NASA documents confirm Google’s fourth private jet – Boeing 757 – coming
By Ruben Francia
NASA has released the text of the agreement between itself and H211 LLC, a company controlled by Google’s top brass. The agreement allows Google’s founders to park their private jets at the generally closed-to-private-aircraft Moffett Field in exchange for an annual fee of $1.3 million and for allowing the space agency to put instruments on the planes for scientific experiments.
The release was in response to a request filed by The New York Times under the Freedom of Information Act.
The agreement, however, shows that aside from the Google’s existing private jets of two Gulfstream Vs and one Boeing 767, a Boeing 757 is expected to start flying out of Moffett Field beginning November.
“When we negotiated this deal with H211 LLC, they requested that we build into the arrangement a 757, which at the time they had not purchased or leased,” Steve Zornetzer, associate director for institutions and research at the NASA Ames Research Center told The New York Times.

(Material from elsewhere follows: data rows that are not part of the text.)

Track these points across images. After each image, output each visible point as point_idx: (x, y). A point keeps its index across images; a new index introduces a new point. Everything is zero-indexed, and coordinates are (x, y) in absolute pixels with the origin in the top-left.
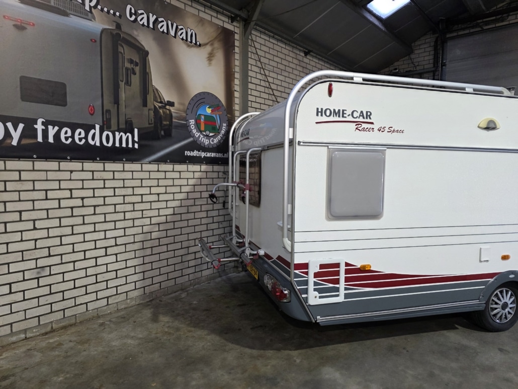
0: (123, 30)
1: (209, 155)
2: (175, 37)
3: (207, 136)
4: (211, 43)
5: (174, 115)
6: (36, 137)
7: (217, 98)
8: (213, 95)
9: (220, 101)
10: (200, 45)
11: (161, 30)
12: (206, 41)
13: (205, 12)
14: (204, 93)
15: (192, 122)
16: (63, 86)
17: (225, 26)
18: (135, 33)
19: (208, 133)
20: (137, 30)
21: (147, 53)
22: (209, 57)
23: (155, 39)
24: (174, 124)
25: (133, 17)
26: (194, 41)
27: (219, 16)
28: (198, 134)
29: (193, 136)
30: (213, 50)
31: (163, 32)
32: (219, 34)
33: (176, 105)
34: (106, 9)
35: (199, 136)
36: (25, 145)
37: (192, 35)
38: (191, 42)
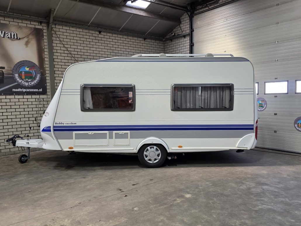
1: (28, 90)
2: (4, 37)
3: (26, 81)
4: (27, 37)
5: (4, 73)
7: (32, 62)
8: (29, 61)
9: (35, 64)
10: (20, 39)
12: (24, 36)
13: (22, 23)
14: (24, 61)
15: (16, 75)
17: (36, 27)
19: (27, 80)
22: (26, 44)
24: (5, 77)
26: (16, 37)
27: (32, 23)
28: (21, 81)
29: (18, 82)
30: (28, 40)
32: (32, 32)
33: (6, 68)
35: (22, 82)
37: (14, 35)
38: (14, 38)
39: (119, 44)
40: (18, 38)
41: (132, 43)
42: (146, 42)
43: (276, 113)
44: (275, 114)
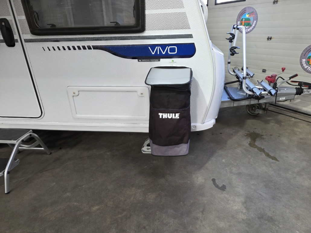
43: (270, 36)
44: (268, 39)
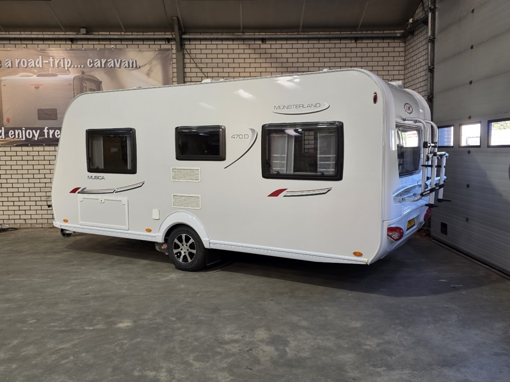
0: (86, 74)
2: (120, 68)
4: (150, 63)
6: (45, 136)
10: (140, 67)
11: (110, 66)
12: (145, 63)
13: (143, 44)
16: (56, 110)
17: (162, 47)
18: (93, 74)
20: (94, 72)
21: (101, 82)
22: (147, 73)
23: (106, 73)
25: (92, 65)
26: (135, 66)
27: (157, 43)
30: (151, 68)
31: (111, 67)
34: (76, 66)
36: (40, 140)
37: (133, 63)
38: (132, 67)
39: (301, 55)
40: (138, 66)
41: (328, 50)
42: (359, 45)
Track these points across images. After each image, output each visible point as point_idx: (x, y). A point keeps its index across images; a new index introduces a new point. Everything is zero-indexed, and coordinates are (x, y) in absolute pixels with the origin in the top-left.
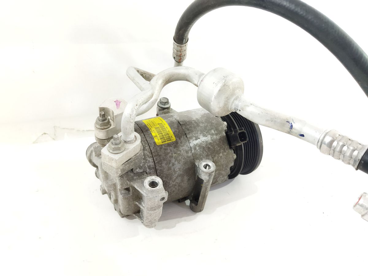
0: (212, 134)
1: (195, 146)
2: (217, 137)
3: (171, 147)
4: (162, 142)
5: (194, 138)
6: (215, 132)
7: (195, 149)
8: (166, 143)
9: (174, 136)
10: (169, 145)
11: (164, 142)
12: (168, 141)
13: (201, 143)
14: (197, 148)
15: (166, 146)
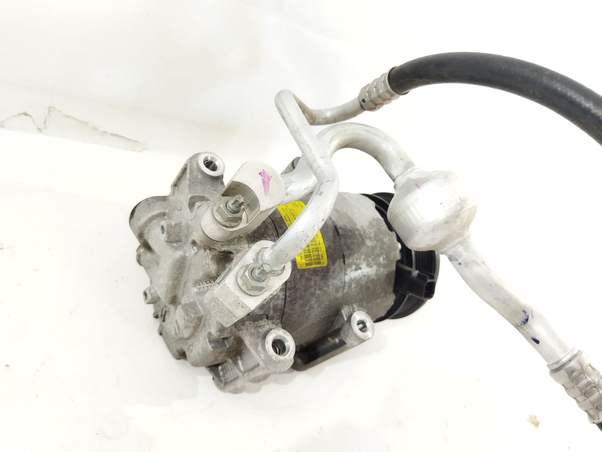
0: (379, 265)
1: (352, 280)
2: (384, 271)
3: (316, 277)
4: (307, 265)
5: (354, 267)
6: (384, 260)
7: (350, 287)
8: (312, 266)
9: (325, 257)
10: (315, 272)
11: (310, 264)
12: (316, 263)
13: (361, 278)
14: (353, 285)
15: (311, 272)
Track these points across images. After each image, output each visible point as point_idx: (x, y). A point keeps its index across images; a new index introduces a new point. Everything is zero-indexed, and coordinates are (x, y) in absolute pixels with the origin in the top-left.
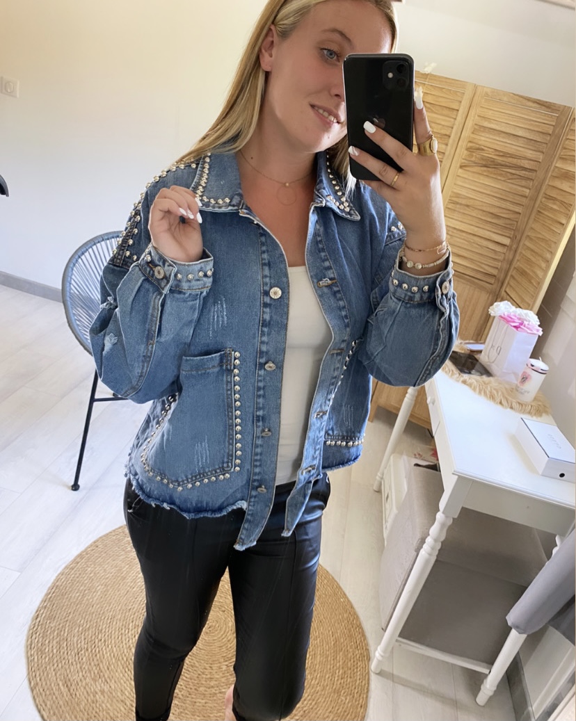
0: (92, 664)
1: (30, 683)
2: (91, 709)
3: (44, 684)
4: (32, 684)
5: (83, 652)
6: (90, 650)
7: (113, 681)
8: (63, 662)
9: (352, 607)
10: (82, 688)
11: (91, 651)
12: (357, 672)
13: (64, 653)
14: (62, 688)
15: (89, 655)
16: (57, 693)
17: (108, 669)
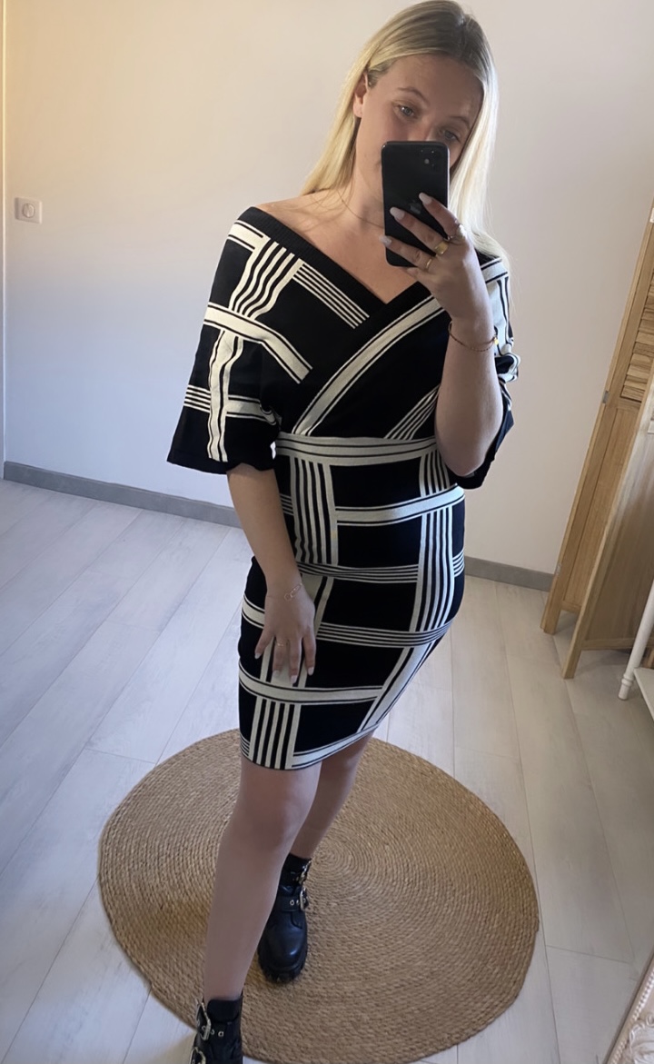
0: (173, 872)
1: (100, 879)
2: (164, 918)
3: (115, 882)
4: (103, 880)
5: (164, 857)
6: (172, 857)
7: (194, 894)
8: (141, 864)
9: (524, 864)
10: (157, 895)
11: (174, 858)
12: (517, 940)
13: (142, 855)
14: (135, 890)
15: (170, 862)
16: (128, 894)
17: (191, 880)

Earlier, Zornetzer described the agreement as a “win-win situation.”
“It was an opportunity for us to defray some of the fixed costs we have to maintain the airfield as well as to have flights of opportunity for our science missions,” Zornetzer said. “It seemed like a win-win situation.”
Having four private jets for Google co-founders Sergey Brin and Larry Page and CEO Eric Schmidt may be viewed by some as a sign of indulgence. But apparently, the planes will help them move more fluidly, as well as reduce the risk that all three of them might die in a single, tragic plane crash.